One of the phrases from scripture that has intrigued me since I was a boy comes from Isaiah 53: “he was acquainted with grief.” The verb paints an unusual picture of one who  knows grief well, not as a friend, yet with some familiarity. As we read the prophecies into the story of Jesus, we see the Man of Sorrows, somehow full of grace and love and joy that ran deeper than any of the darkness. I’ve got twenty years on him, as far as being on the planet, and I am just getting acquainted it seems.
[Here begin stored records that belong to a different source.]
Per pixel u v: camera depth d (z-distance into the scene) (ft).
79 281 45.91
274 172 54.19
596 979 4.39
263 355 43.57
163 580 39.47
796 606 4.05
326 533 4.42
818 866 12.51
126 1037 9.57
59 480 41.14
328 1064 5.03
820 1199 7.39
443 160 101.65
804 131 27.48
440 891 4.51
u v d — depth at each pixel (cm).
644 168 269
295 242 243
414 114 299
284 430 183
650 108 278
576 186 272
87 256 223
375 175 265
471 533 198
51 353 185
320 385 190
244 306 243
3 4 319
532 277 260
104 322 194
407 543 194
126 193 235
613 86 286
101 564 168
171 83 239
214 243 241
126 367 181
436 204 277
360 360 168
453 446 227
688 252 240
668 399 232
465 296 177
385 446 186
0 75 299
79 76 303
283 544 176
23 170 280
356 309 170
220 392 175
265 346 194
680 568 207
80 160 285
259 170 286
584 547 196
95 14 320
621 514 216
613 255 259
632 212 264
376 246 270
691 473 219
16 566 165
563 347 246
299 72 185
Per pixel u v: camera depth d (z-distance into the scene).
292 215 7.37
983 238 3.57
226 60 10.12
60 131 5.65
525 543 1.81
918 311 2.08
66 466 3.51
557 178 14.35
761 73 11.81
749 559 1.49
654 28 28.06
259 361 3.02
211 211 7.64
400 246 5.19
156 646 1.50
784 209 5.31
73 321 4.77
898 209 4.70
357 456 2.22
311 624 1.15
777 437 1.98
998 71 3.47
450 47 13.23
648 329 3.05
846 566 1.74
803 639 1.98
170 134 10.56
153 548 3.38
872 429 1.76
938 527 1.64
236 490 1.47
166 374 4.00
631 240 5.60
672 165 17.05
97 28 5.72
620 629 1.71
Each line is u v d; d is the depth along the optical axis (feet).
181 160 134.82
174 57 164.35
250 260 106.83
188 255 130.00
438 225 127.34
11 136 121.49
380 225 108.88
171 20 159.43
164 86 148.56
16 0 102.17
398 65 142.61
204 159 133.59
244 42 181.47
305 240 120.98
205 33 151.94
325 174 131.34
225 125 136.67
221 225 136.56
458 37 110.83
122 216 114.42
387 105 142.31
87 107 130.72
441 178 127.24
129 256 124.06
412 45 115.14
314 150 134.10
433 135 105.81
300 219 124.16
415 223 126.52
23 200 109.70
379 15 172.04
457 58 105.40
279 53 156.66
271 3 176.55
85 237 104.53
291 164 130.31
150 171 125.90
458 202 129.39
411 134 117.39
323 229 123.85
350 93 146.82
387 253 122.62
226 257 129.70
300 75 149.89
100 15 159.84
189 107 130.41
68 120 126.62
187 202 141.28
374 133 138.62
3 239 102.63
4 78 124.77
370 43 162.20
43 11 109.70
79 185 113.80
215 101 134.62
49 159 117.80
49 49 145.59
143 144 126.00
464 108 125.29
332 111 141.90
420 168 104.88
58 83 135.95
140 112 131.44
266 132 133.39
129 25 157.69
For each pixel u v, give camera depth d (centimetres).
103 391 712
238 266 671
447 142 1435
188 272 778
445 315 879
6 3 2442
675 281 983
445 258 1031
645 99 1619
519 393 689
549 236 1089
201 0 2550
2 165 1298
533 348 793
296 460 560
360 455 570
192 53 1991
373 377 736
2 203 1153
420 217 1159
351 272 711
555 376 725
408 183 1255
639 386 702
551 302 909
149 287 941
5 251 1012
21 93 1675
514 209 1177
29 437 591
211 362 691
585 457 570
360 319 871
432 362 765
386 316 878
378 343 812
As I learn more about what it means to live with vacancies the shape of loved ones, the loss of the little ones and their teachers in Newtown remind me that my grief is fundamentally not about me, but about what it means to be human, to be connected, to be loved.

 

This life we live is about losing as much as anything else, and about what we do with those losses. As we grieve collectively as a nation, we do well to remember our brothers and sisters in Africa and Syria, in Palestine and Pakistan who see their children die everyday, not because we must somehow we must compare our sorrows but because now we know more about what it means to be human. We are better acquainted with grief.

 

I have no big point to make here other than tonight I miss my friend. I am grateful for his life and sad it was not longer. And my mind turns to music, such as this favorite hymn:

 

come ye disconsolate where’re ye languish

come to the mercy seat fervently kneel

here bring your wounded hearts here tell your anguish

earth has no sorrow that heaven cannot heal

 

One of the things Dave and I shared was an unabashed love of John Denver’s songs. I keep coming back to this one:

 

friend, I will remember you

think of you pray for you

and when another day is through

I’ll still be friends with you

 

To all who are acquainted with grief, I hope you find rest and peace.